What saves our Constitution is mostly its liberalizing Amendments, with some (The First, Thirteenth and Nineteenth) much better than others (The Second).

One could argue with some oversimplicity that, along with the idea of the national parks, the best idea we have given to ourselves and the world is The First Amendment. Its wording is refreshingly simple and free from a long list of exemptions. The Founders never gave the world a better model for freedom than this short and unambiguous paragraph.

Congress shall make no law respecting an establishment of religion, or prohibiting the free exercise thereof; or abridging the freedom of speech, or of the press; or the right of the people peaceably to assemble, and to petition the Government for a redress of grievances.

This is a good time to celebrate the Amendment, which has most recently given aggrieved citizens in Ferguson Missouri the right to march and be heard. Members of the community knew they had that right, and so far many–though not all–have exercised it reasonably. As in Ferguson, the challenge is to restrain the natural but sometimes misplaced interest by law enforcement officials to rein in crowds with uncertain intentions.

Sometimes the Amendment is used to justify vast and uneven distributions of media power, as in the Supreme Court’s 2010 Citizens United vs. the F.C.C. ruling. The decision essentially the use of money in a campaign as a form of speech.

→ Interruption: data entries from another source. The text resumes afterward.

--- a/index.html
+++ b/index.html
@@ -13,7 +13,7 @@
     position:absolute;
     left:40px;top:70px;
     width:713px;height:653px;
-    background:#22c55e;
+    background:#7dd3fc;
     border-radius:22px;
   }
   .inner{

Even constitutional lawyer Floyd Abrams, who inexplicably likes the ruling, concedes that the court’s obliteration of legal limits on campaign spending will give the wealthy vastly greater access to America’s voters.

I think Abrams is wrong to accept the court’s logic. Who knew the Justices could so blithely misread the Amendment as a franchise to the wealthy to dominate campaigns? So far most corporations have been more or less circumspect about funding the “superpacs” the decision allows.  But we’ll be lucky if our democracy survives the tsunami of campaign cash that will come to favored candidates from trade and ideological groups.

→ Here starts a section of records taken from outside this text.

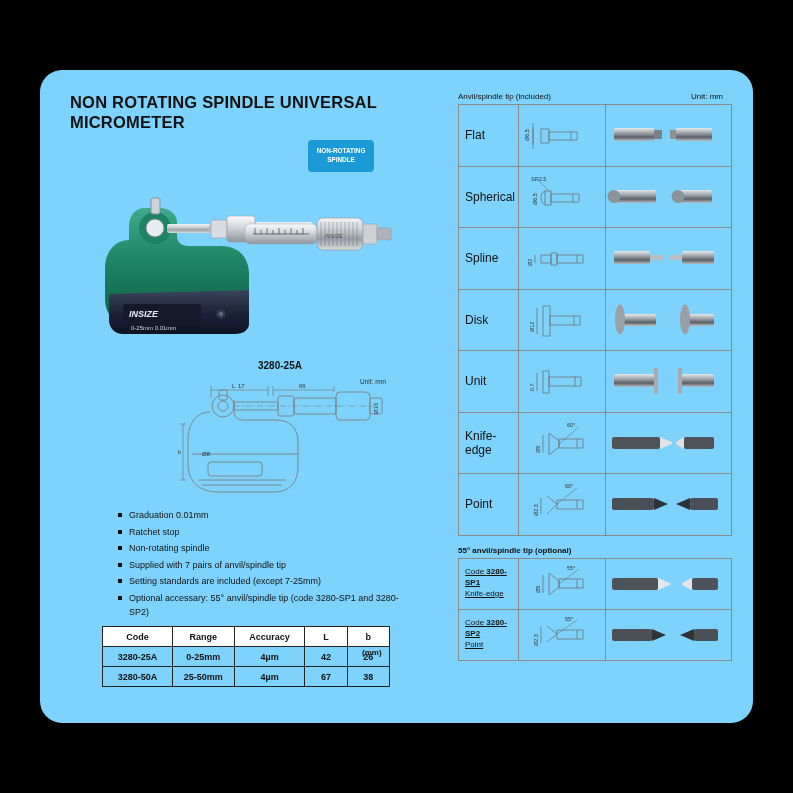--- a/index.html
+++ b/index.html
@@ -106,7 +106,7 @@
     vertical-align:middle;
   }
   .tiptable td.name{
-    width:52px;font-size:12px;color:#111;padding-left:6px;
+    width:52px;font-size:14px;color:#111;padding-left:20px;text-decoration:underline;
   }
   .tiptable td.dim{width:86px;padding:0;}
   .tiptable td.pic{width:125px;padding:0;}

All the more reason, perhaps, to raise a little hell as invited by The First Amendment.  We are free to rally, march, write, publish, blog, carry signs, hold meeting and vigils, criticize, seek out lawmakers, pray and meet with who we please.

Of course, anything like throwing explosives at party-goers should not be a protected. That bit of misplaced hell-raising is part of my family’s lore. Many years ago my uncle supposedly made his way into Denver from the family mine in the nearby mountains to register his frustration over the slight of not being invited to a party.  He scattered the crowd quickly by tossing a lit dynamite starter on to the dance floor at a downtown country club. In his mind he was perhaps just using the tools for the family trade to register his objections.  But “speech” it wasn’t. I’m proud to report that he later redeemed himself as a prodigy geologist at The Colorado School of Mines, moving on just before he died  to help Japan set up its own Bureau of Mines.

But the point remains. The First Amendment is the best instrument for a vigorous civil society in an otherwise flawed constitution. It’s also an essential license needed to secure the right of discussion that every society needs in order to renew itself.